Text provided:
======
Long-amplicon propidium monoazide-PCR enumeration assay to detect viable Campylobacter and Salmonella

Abstract

The effect of amplicon length on the ability of propidium monoazide-PCR (PMA-PCR) to reliably quantify viable cells without interference from dead cells was tested on heat- and ultraviolet (UV)-killed Salmonella enterica and Campylobacter jejuni, two important enteric pathogens of concern in environmental, food and clinical samples. PMA treatment followed by quantitative PCR (qPCR) amplification of short DNA fragments (<200bp) resulted in incomplete signal inhibition of heat-treated Salm.enterica (3 log reduction) and Camp.jejuni (1 log reduction), whereas PCR amplification of a long DNA fragment (1·5 and 1·6kb) completely suppressed the dead cell signal. PMA pretreatment of UV-irradiated cells did not affect PCR amplification, but long-amplicon PCR was shown to detect only viable cells for these samples, even without the addition of PMA. The long-amplicon PMA-PCR method was effective in targeting viable cells following heat and UV treatment and was applicable to enteric pathogens including Salmonella and Campylobacter that are difficult to enumerate using culture-based procedures. PCR amplicon length is important for effective removal of the dead cell signal in PMA pretreatment methods that target membrane-damaged cells, and also for inactivation mechanisms that cause direct DNA damage.
======
Records:
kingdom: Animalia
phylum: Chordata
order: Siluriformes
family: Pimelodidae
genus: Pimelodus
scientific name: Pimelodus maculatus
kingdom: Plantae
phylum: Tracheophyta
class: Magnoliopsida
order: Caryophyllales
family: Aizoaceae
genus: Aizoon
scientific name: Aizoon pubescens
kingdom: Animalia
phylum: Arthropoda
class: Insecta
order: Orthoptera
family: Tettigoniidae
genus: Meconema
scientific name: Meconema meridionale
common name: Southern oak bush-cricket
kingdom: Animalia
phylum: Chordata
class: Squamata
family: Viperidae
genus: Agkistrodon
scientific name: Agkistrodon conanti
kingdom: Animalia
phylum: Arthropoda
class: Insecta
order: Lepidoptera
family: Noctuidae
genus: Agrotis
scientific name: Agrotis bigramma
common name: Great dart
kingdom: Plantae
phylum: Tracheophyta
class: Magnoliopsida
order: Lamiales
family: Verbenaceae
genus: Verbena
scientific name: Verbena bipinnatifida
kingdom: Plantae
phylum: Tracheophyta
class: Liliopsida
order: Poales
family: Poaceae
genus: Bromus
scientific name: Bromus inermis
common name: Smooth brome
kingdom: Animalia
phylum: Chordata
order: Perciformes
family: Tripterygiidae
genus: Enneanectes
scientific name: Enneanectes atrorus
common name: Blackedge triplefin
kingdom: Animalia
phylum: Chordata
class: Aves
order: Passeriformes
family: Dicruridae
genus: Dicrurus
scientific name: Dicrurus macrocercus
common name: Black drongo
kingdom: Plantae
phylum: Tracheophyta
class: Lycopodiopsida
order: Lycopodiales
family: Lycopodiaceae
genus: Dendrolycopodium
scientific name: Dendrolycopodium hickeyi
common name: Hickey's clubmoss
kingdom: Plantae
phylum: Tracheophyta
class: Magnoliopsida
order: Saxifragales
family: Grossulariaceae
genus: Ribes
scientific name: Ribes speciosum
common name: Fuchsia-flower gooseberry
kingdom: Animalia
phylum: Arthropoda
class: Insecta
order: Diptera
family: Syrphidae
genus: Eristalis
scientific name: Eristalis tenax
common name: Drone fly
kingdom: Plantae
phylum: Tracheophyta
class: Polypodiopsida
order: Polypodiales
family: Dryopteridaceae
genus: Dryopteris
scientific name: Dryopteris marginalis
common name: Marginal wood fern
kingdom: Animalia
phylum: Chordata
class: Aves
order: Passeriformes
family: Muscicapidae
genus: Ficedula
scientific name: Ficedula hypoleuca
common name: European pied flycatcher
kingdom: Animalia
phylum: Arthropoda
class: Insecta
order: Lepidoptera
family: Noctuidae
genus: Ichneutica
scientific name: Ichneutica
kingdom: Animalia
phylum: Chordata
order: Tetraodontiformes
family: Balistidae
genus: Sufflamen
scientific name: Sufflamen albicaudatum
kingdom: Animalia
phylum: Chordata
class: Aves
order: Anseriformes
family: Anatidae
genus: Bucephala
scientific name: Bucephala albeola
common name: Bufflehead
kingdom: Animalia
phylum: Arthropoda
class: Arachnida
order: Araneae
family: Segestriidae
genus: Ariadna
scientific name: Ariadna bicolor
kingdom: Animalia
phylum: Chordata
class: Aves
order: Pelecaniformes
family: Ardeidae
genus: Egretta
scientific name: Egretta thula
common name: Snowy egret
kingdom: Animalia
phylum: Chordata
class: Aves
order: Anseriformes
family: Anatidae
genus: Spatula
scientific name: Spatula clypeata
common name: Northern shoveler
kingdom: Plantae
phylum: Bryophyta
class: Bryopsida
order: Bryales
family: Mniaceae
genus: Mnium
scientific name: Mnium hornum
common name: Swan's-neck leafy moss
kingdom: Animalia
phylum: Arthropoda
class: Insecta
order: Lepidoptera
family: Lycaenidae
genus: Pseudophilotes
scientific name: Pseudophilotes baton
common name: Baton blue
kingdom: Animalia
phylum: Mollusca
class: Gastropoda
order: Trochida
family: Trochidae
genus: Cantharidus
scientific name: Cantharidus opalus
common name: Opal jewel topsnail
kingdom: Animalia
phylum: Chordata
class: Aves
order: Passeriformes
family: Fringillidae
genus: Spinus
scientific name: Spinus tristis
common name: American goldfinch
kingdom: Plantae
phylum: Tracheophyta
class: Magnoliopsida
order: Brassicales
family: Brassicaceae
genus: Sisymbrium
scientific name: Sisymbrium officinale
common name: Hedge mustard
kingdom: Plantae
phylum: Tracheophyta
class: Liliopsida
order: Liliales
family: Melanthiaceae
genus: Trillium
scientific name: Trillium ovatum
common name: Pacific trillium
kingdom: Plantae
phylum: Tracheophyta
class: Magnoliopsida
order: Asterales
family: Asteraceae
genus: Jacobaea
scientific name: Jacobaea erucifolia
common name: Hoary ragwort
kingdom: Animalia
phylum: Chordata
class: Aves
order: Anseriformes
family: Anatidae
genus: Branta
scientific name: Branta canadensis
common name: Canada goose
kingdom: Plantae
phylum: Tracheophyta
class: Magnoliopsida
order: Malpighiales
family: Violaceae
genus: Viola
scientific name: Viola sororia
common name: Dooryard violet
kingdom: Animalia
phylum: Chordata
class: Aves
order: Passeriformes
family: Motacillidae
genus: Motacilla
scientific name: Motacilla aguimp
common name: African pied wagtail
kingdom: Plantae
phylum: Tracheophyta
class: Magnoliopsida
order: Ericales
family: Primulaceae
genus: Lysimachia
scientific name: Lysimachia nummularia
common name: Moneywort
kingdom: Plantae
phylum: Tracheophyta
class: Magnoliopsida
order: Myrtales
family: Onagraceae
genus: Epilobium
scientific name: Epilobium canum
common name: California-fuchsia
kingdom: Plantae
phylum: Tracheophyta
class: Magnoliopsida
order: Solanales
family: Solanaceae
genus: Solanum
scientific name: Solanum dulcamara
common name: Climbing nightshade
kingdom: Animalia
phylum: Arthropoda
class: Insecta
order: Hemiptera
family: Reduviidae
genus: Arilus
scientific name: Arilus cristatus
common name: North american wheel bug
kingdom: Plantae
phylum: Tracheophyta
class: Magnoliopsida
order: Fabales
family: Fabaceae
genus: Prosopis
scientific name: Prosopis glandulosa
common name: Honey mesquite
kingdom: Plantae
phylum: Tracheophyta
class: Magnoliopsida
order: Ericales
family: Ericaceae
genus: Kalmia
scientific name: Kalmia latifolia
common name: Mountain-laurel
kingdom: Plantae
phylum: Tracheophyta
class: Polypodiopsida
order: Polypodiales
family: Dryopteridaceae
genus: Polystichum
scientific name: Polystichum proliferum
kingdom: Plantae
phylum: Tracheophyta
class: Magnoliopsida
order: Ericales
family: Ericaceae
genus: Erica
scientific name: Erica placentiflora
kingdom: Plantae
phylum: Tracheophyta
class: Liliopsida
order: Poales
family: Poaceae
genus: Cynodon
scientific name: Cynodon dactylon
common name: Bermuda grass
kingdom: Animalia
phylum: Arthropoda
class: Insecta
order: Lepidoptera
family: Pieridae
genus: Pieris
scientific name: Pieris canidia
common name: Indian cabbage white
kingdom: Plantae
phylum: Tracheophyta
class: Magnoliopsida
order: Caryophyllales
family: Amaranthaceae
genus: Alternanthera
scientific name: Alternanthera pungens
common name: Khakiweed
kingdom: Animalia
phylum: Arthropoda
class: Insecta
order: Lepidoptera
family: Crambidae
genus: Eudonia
======
According to the abstract on long-amplicon PMA-PCR, what length of DNA fragment completely suppressed the dead cell signal?

A long fragment of 1·5 and 1·6 kb completely suppressed the dead cell signal.